Density and the move to entity and topic coverage
Modern search and AI engines care less about how many times you say a keyword and more about whether you cover the entities and subtopics a thorough page on the subject would include. A page about espresso machines that never mentions pressure, grind, or descaling is thin no matter how often it says "espresso machine." Use the phrase list this tool produces to check breadth: does your top vocabulary reflect the full shape of the topic, or just one corner of it.
AI Overviews, ChatGPT, and Perplexity assemble answers by understanding the concepts on a page, so a rich, varied vocabulary that genuinely covers the subject is what earns citations. A keyword density report is an early-warning system for the opposite, a page that says one thing many times instead of many things once, which is exactly the kind of content these systems pass over.
Boilerplate and navigation can distort the count
One quiet trap is that a density report run on a full page often counts text that has nothing to do with the article: the navigation menu, the sidebar, the footer, cookie notices, and repeated calls to action. If the same button label or menu item appears on every page, it can climb the density list and make the page look like it is about something it is not. When a strange term tops your results, check whether it comes from the template rather than the content.
For the cleanest read, analyze just the main body text rather than the whole page chrome. That tells you what the actual content emphasizes, which is what you can edit and what search engines weigh most. If your tool counts the whole page, mentally discount the navigation and footer terms, and focus on the phrases that clearly belong to the article itself. Otherwise you risk chasing a density problem that is really just your own site furniture showing up in the numbers.
What to do after you run the analyzer
If a term is over-represented, rewrite around it: swap some instances for synonyms, break the repetition with concrete examples, and add the supporting subtopics the page is missing.

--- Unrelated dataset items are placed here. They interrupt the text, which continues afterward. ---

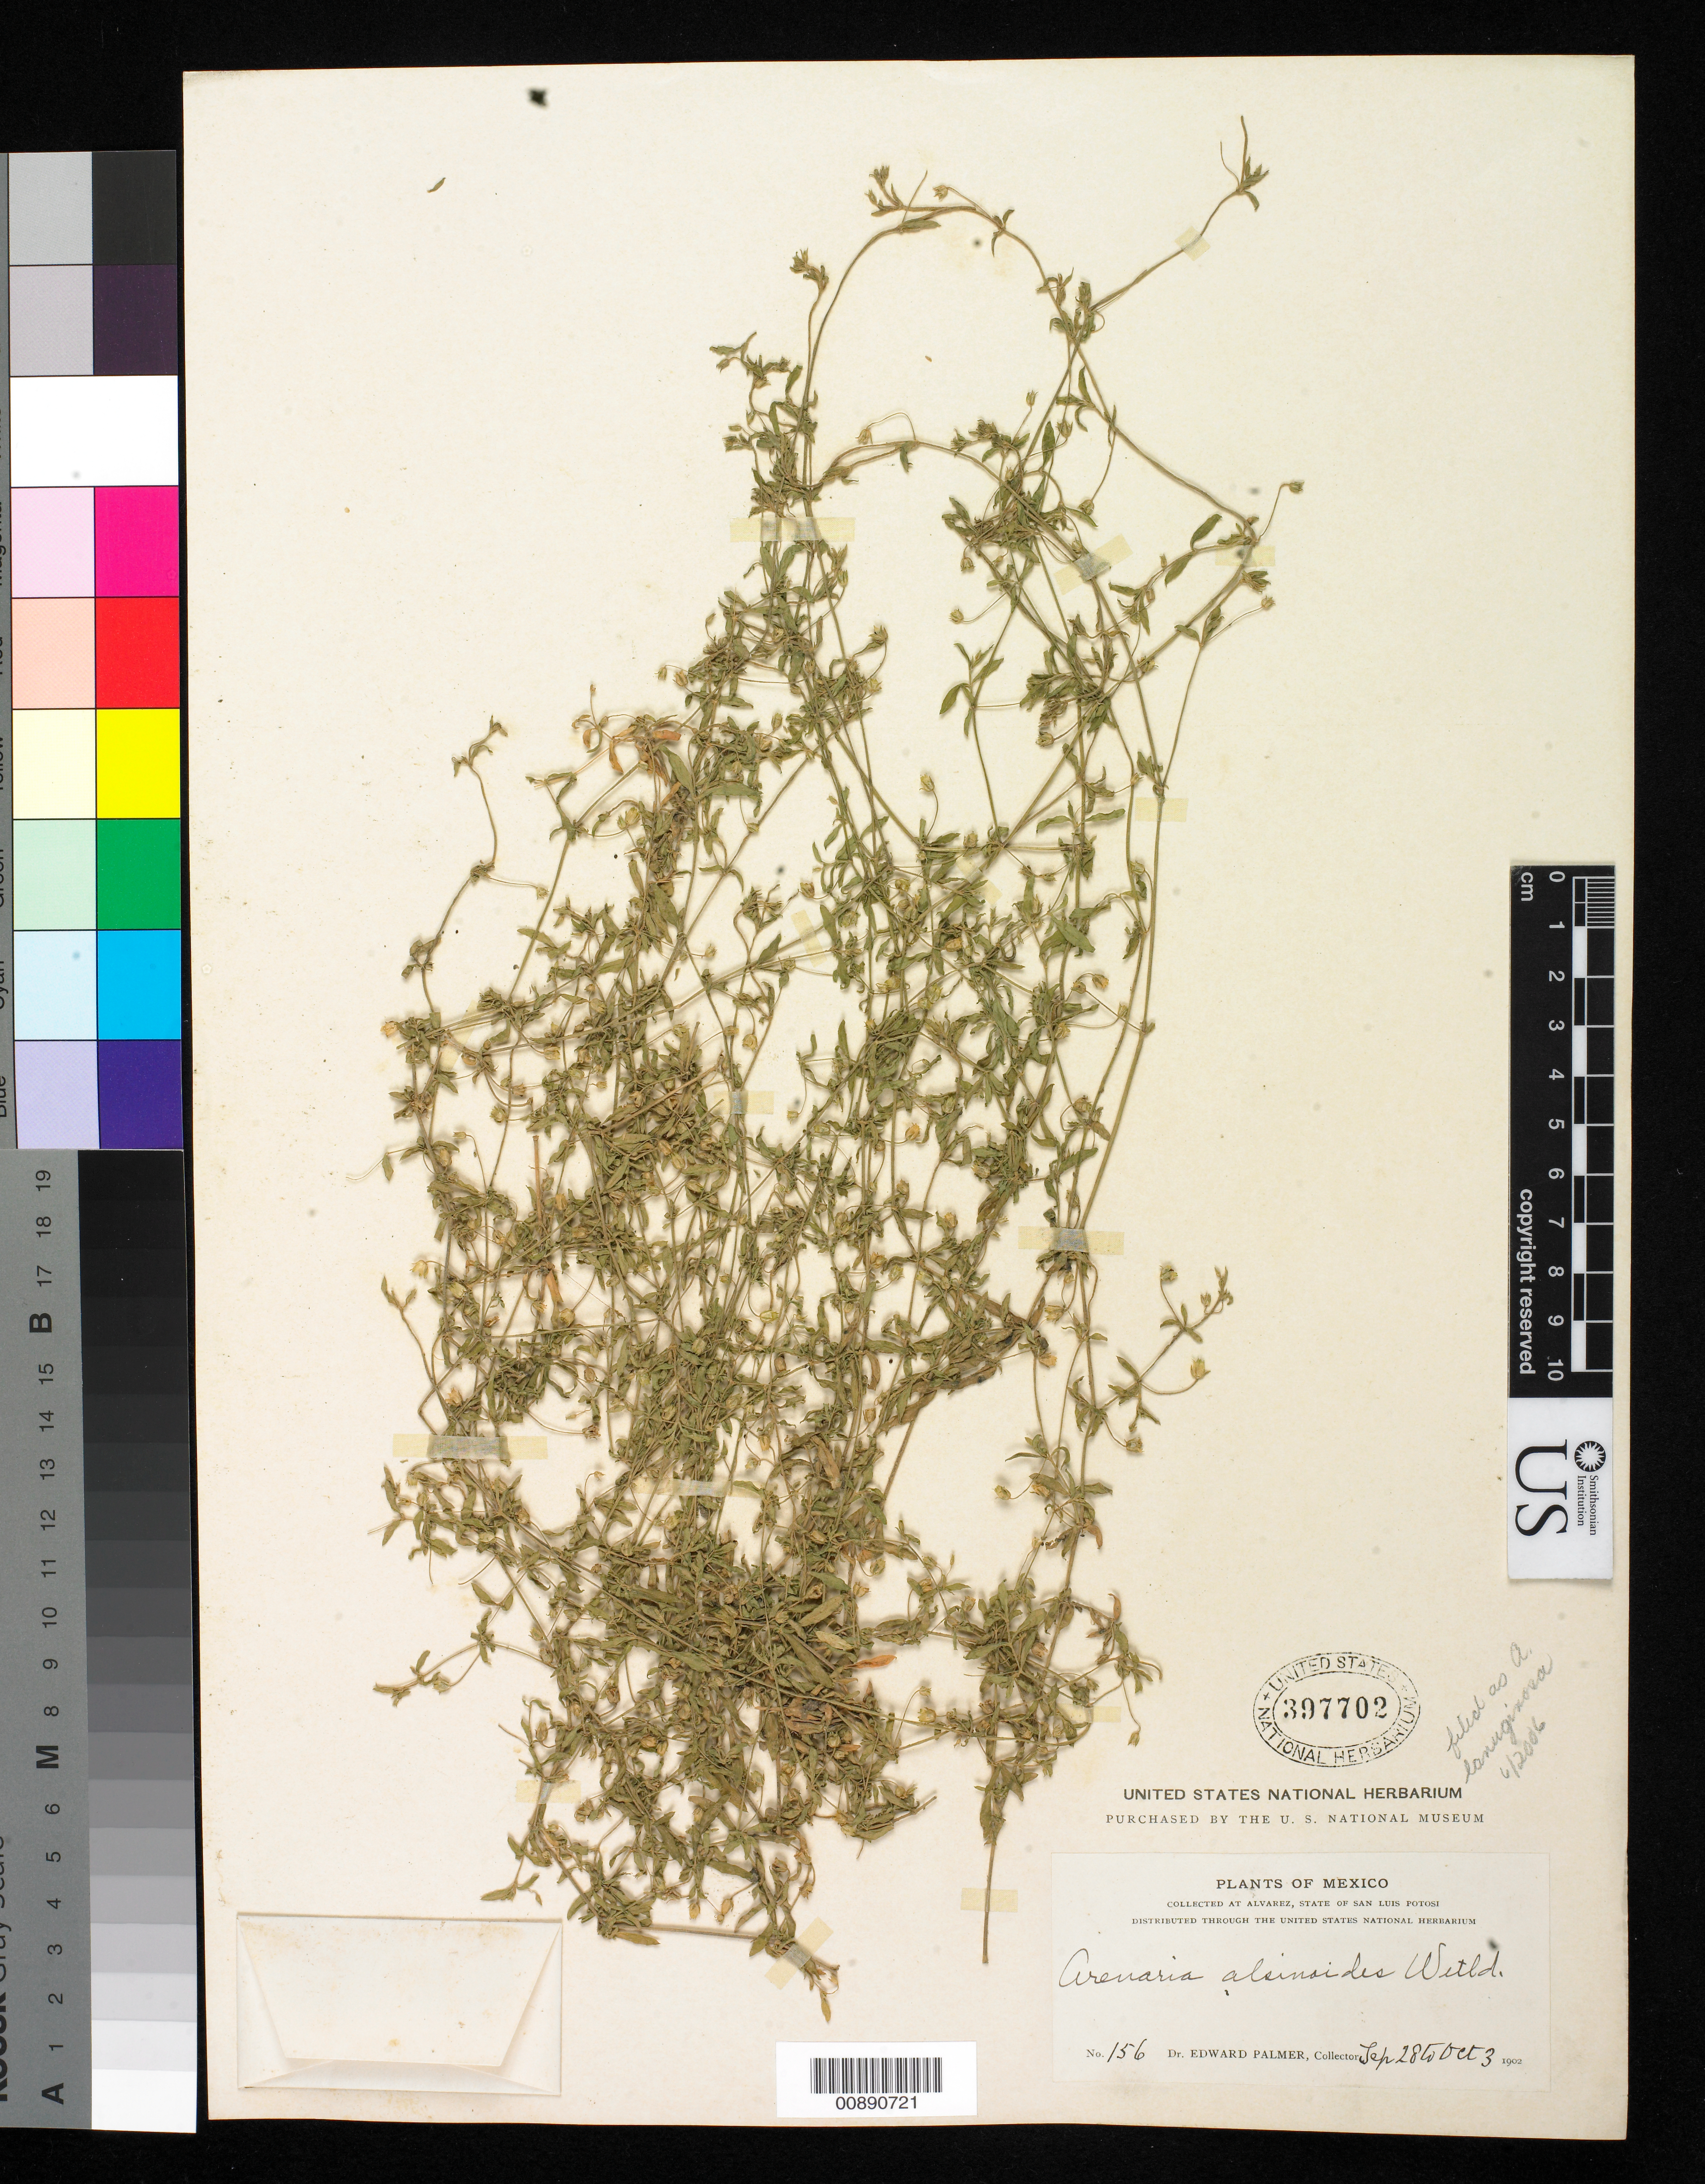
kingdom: Plantae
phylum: Tracheophyta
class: Magnoliopsida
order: Caryophyllales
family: Caryophyllaceae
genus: Arenaria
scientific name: Arenaria lanuginosa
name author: (Michx.) Rohrb.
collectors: E. Palmer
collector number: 156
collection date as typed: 28 Sep 1902 to 03 Oct 1902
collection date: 1902-09-28/1902-10-03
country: Mexico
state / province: San Luis Potosí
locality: Alvarez, San Luis Potosí.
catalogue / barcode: US 397702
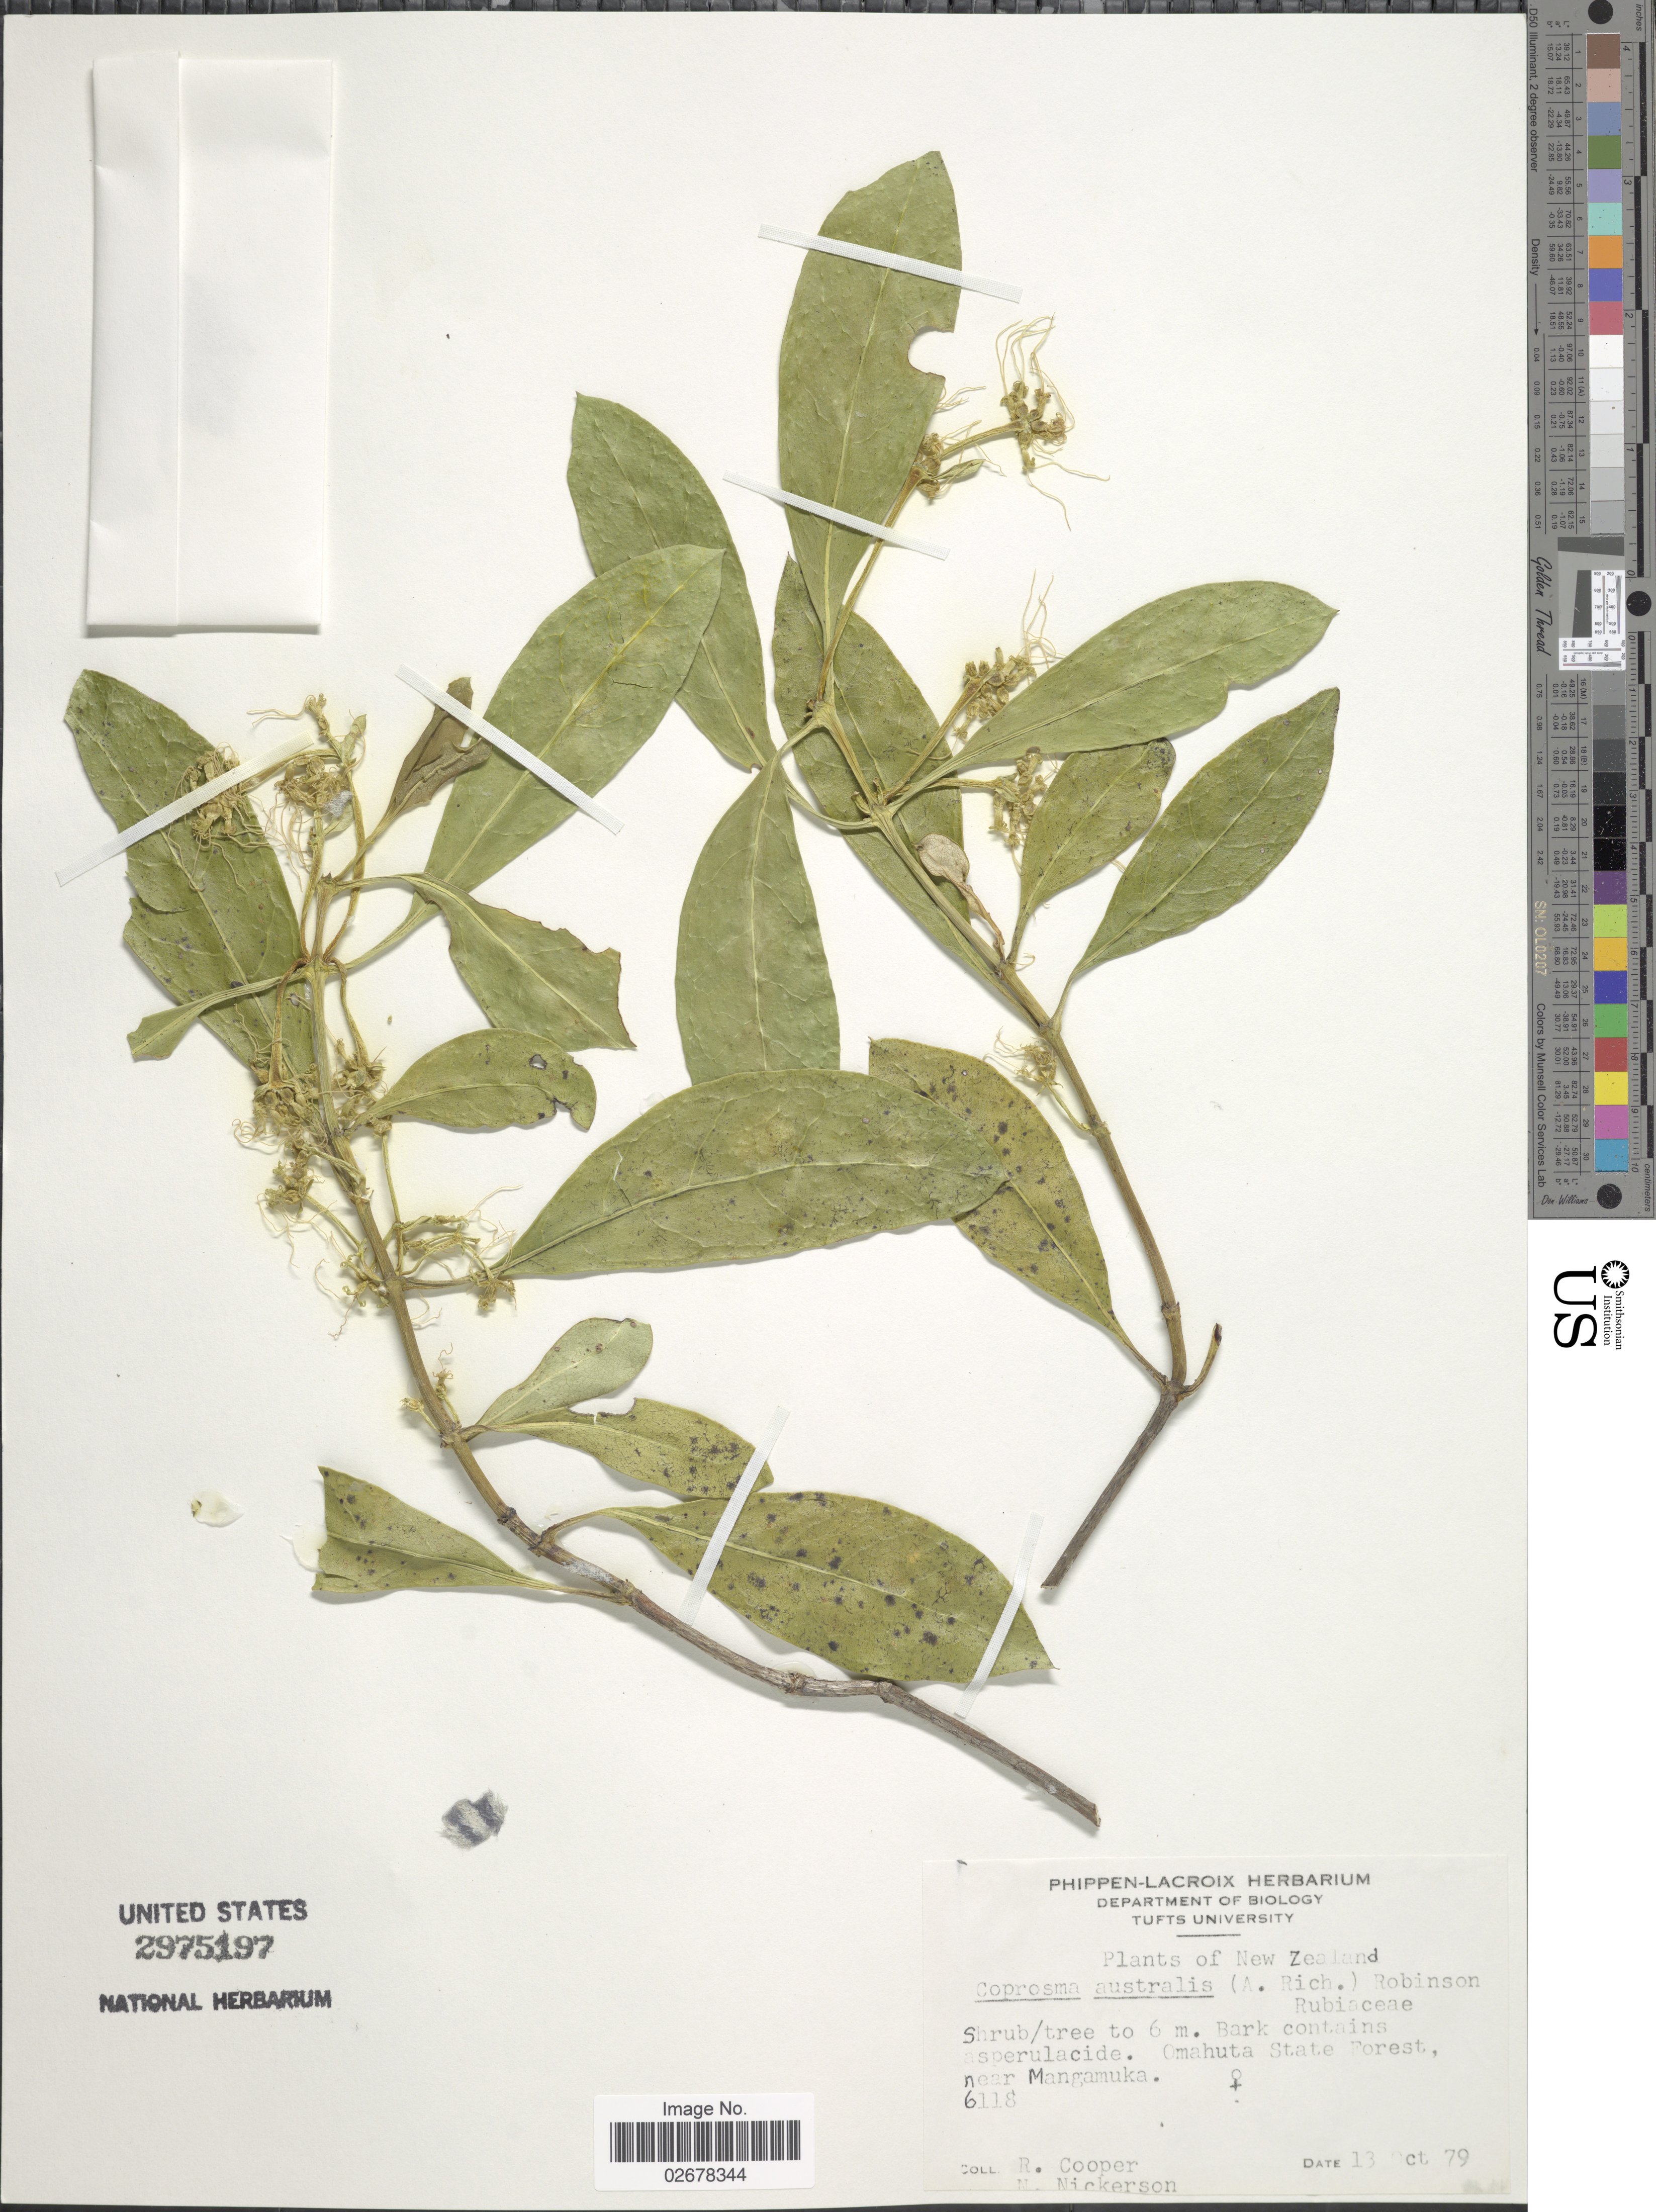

If your intended keyword is under-represented, work it naturally into the title, an early heading, and the opening paragraph, the places where relevance signals carry the most weight, rather than sprinkling it everywhere.
Then re-run the analyzer and look for a healthier shape: a primary phrase clearly present but not dominant, a band of related phrases beneath it, and a varied tail. Compare your top terms against a couple of pages that already rank well for your topic to see which concepts they cover that you do not. The aim is always the same, writing that reads naturally to a person and reads as comprehensive to a machine.